Overall, Joint Base Lewis McChord would receive $171 million in military construction funding mostly for work associated with three Army Stryker brigades. That's about $20 million more than the current year.

Funding would pay for work on a barracks and barracks complex, a rappelling training area and a new logistical support facility to provide maintenance not just for the Lewis McChord Strykers, but Stryker brigades based in Alaska and Hawaii.

Dicks said the facility would be doing maintenance for five of the nation's seven Stryker brigades, servicing the vehicles when they return from deployment.

Total military construction spending at the state's Army, Navy and Air Force bases would be roughly the same as last year at just over $400 million.

"This is a tight budget and we still come through with a pot of money," Dicks said.

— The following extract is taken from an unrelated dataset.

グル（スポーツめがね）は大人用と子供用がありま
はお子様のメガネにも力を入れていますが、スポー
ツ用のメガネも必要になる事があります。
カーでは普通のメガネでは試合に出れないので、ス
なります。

The White House proposed $20 million in federal funding for Puget Sound cleanup, compared with the $50 million in the current fiscal year.

"I'm disappointed, but we will remedy that," Dicks said.

Federal funding for the Great Lakes cleanup would drop by $175 million in the president's budget proposal, from $475 million to $300 million, while money for the Chesapeake Bay cleanup would increase about $13 million to $63 million.

The administration wants to cut the Agriculture Department's Market Access Program from $200 million to $192 million in the next fiscal year and then to $162 million in future years. The program helps promote such agricultural products as apples, hops, pears, wine, lentils and dry beans and peas.

In announcing last week nearly $20 million to help Washington state's farmers market their products overseas, Agriculture Secretary Tom Vilsack called the program "more important than ever."

Vilsack said Tuesday that it was time to "put our fiscal house in order." Congress has rejected previous cuts in the program.

At Hanford, the administration proposed increasing the current $2.1 billion cleanup budget by $39 million. Most of the money would be spent on dealing with the most highly radioactive waste at the central Washington nuclear reservation.

The White House budget office had earlier considered cutting the environmental cleanup budget at Hanford and other Energy Department nuclear sites by $1 billion. Lawmakers, led by Sen. Patty Murray, D-Wash., argued that would be a mistake.

When it comes to federal grants in fiscal 2011, which starts Oct. 1, Washington state's share will be down about $500 million, from $8.7 billion in the current fiscal year to $8.2 billion in the next. But most of that reduction is a result of the phase-out of federal stimulus money.

Even so, federal funding for school lunch programs in Washington state will be up almost $8 million to $173 million; Head Start funding will increase almost $15 million to $121 million; and funding for so-called Section 8 housing vouchers will increase almost $21 million.